(Machine-readable hardware designs)
┌──
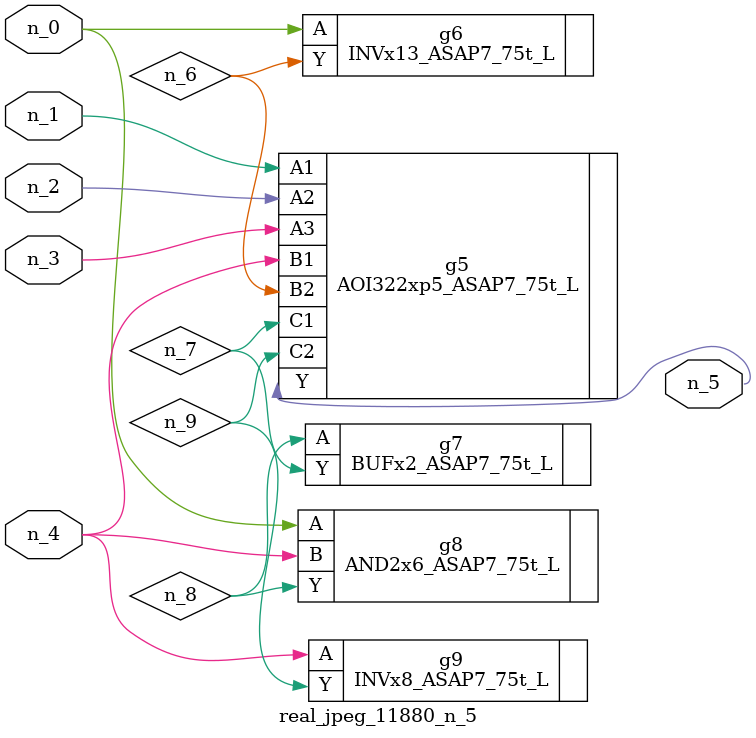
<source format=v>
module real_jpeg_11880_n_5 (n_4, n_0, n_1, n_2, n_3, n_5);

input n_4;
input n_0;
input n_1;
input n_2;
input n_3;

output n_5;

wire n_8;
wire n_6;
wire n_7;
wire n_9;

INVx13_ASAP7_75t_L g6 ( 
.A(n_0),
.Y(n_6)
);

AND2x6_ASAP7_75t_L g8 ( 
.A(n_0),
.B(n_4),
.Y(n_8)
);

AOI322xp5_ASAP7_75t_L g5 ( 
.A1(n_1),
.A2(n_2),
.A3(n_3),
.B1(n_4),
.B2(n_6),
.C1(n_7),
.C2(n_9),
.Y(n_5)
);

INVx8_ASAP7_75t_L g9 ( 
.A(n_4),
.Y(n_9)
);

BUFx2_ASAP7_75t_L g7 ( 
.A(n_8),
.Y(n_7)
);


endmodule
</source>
└──
┌──
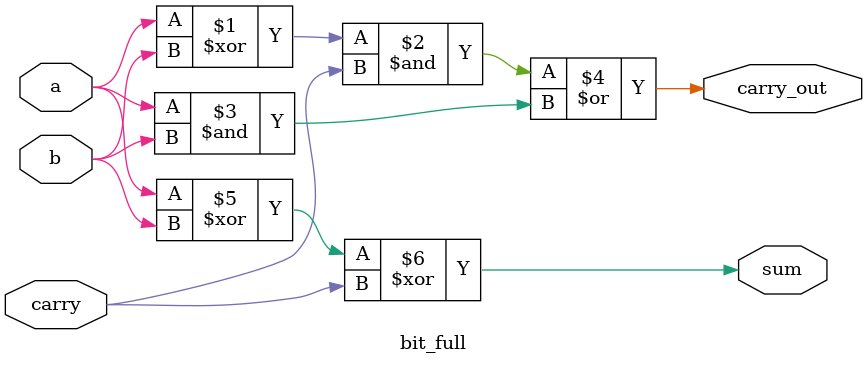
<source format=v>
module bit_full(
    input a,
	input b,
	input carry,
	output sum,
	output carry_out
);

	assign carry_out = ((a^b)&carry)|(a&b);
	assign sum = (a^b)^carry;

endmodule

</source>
└──
What this task involves: Search the records for the string "output" and report each line that has it.

Your solution:
output n_5;
	output sum,
	output carry_out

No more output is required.